Because no woman has ever warped and defied the game of basketball the way Candace Parker did. This was true when she arrived in the WNBA in 2008, a young 6-foot-4 Sparks sensation riding the high of a second straight national championship at Tennessee. And despite the imitators—the abundant stretch bigs and supersized guards made in her image—it was still true this weekend, when she announced her retirement after 16 seasons in the WNBA. In a single possession, Parker could be three different players. The center came down with the defensive rebound, the point guard curled the ball behind her back while leading the break, and if she hadn't already zipped it ahead to a cutting teammate, the power forward could regroup on the low block and hook a shot over her defender, fading away, and with her left hand, too. “She changed what it meant to be a positional basketball player, right?” said Becky Hammon, who played against Parker and later coached her through her final WNBA season. “People that are now playing and coming up—they practice Candace Parker’s moves. Now you’re seeing 6-foot-4, 6-foot-3, become a lot more point guard-ish. They got ball-handling skills. They can shoot a little bit. She’s really the one who kinda tore the lid off in the women’s basketball world so far as positionless basketball.”

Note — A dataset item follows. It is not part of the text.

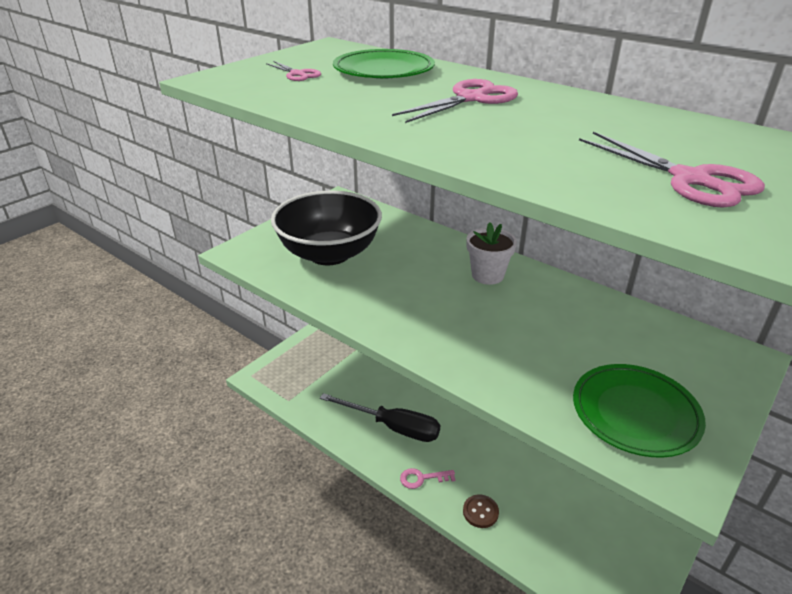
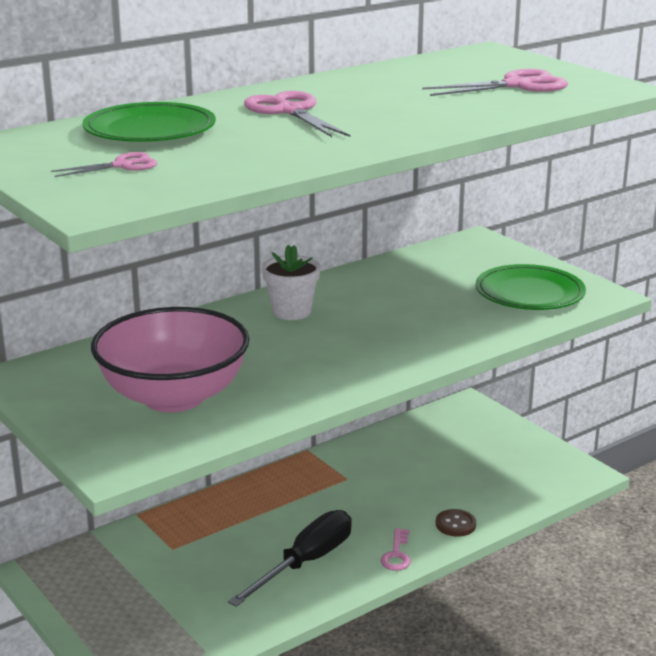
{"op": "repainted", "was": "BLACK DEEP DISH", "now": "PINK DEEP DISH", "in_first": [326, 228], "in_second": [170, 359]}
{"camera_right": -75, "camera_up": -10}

It could sometimes feel instead that basketball cheated her, like the game hated the player. Shoulder and knee injuries stopped the momentum she'd built in a rookie season so great she also won MVP. She lost more prime years to inept management in Los Angeles. The game could be plain unfair, pitting Parker constantly against the Minnesota Lynx dynasty of the 2010s. Her Chicago homecoming, a career revival of sorts and the site of her second championship, seemed at first glance like the neatest possible ending to her career. But even that wasn't quite right. A better ending for Parker allowed her to reap what she'd sown for the league. In her last season, spent in a brand-new Las Vegas Aces practice facility, she felt finally like a professional. “Draymond, I have not had a locker in my entire career,” she explained on Draymond Green's podcast last year. “I’ve been in the WNBA for 16 years and I have not had a locker where it has my name on it and I can leave my shit and then come back and know my shit gon' be there ... If this is it, I want this to be something I can look back on and I'm like, Man, I had that. I've seen progress. This is where we started and this is where we are right now.” 

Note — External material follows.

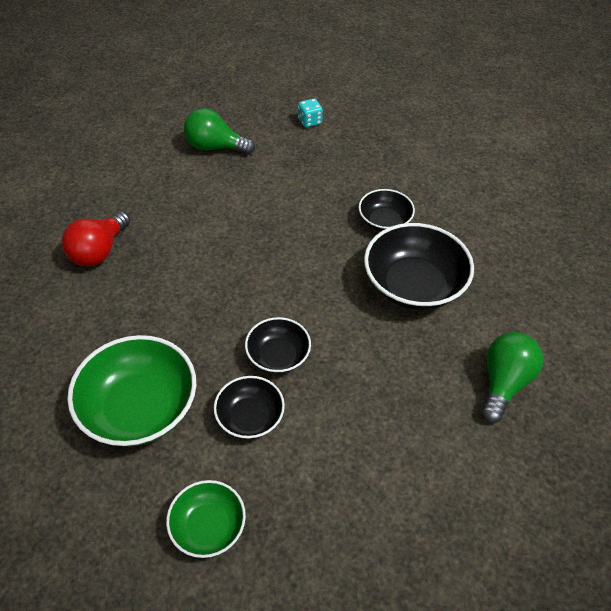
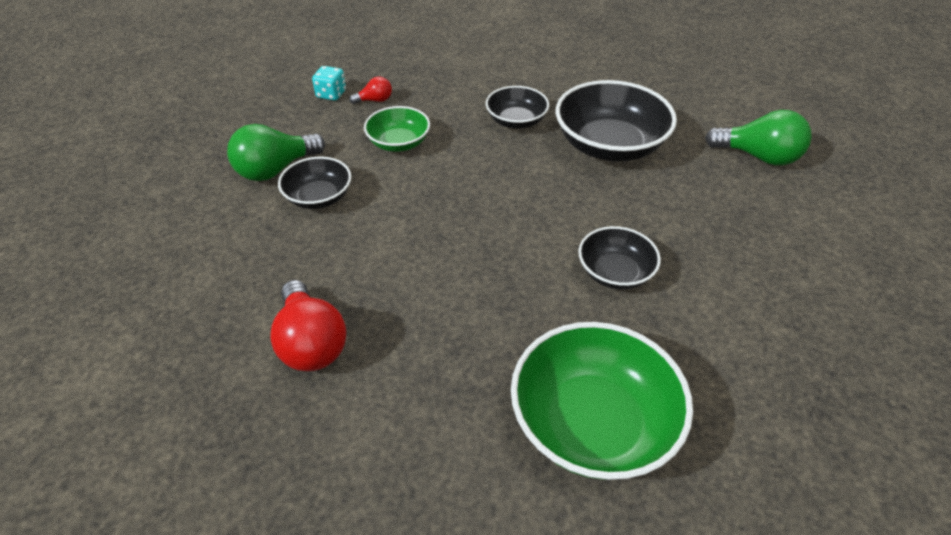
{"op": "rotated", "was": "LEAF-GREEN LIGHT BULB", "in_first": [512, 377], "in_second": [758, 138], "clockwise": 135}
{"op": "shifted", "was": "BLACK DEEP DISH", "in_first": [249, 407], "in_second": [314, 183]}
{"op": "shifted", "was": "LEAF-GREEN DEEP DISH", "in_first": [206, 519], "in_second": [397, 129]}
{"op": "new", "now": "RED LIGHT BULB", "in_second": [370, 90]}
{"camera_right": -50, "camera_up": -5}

After she won her championship with the Sky in 2021, Parker was asked by a young journalist for advice she'd give to young people. “You don’t have to tell your story. Time will,” said Parker. As fun as she was to watch, Parker was almost too easy to write about, and by the time she took that championship podium, she no doubt felt bogged down by the narrative—the story of her being The Chosen One, the story of her peers voting her Most Overrated, the story of her Olympic team snub. She's right; the real story of her career is one she doesn't have to tell. Breanna Stewart tells it when she switches onto the perimeter, A'ja Wilson tells it running the floor, so does Alyssa Thomas racking up triple-doubles. Satou Sabally, Elena Delle Donne, Emma Meesseman—every time they bend the rules of basketball a little bit, they tell Parker's story.

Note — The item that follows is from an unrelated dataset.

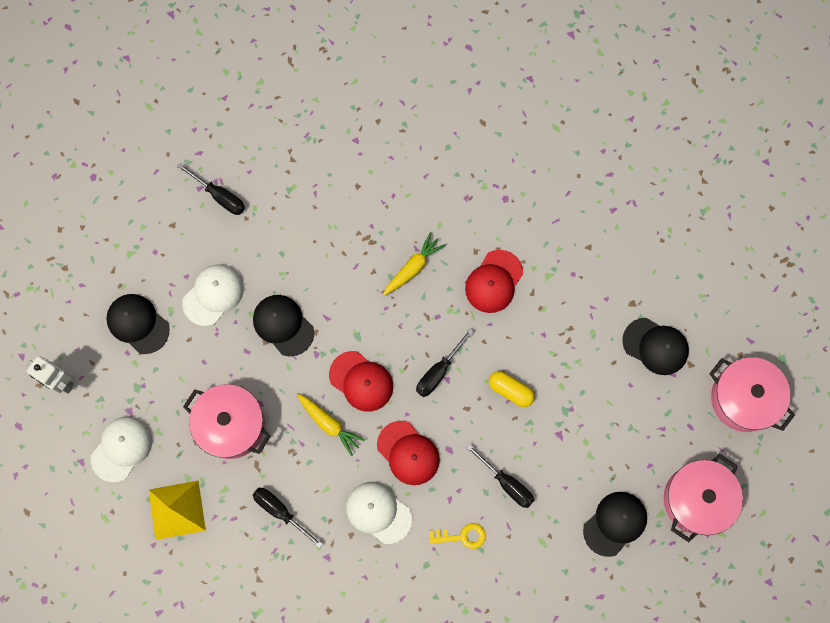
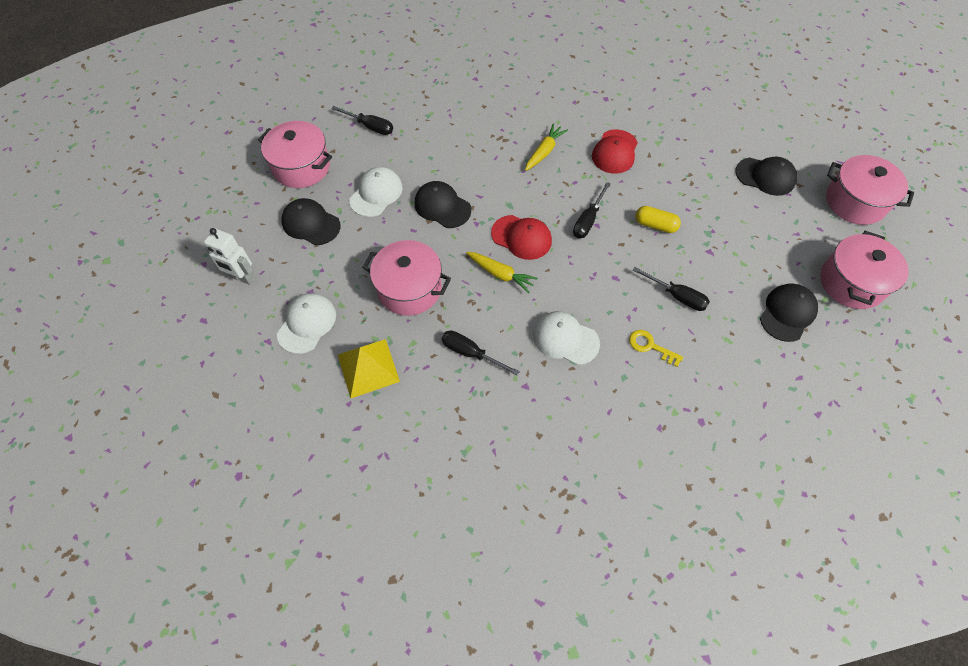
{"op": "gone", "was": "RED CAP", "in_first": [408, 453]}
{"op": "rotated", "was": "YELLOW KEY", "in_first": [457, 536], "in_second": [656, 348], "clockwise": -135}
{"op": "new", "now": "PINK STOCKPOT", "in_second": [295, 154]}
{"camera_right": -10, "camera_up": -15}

Even when she was 37, and 16 seasons in, Parker would do something to remind you of all the unexplored depths to her bag. There are players whose gist you get pretty quickly, but Parker’s talent never became easier to comprehend. She could always summon some new superpower. She could always level up. In that interview with Rooks, Parker recalled an Aces rookie poking fun at her low speed and acceleration ratings in NBA 2K. “I used to have wheels. I used to be able to get up and down the court and y’all remembering this version, and it’s not fun when people remember you in this version,” she said. But she was selling herself short. If anyone watched Parker play and remembered one “version” of her, they had simply missed the point.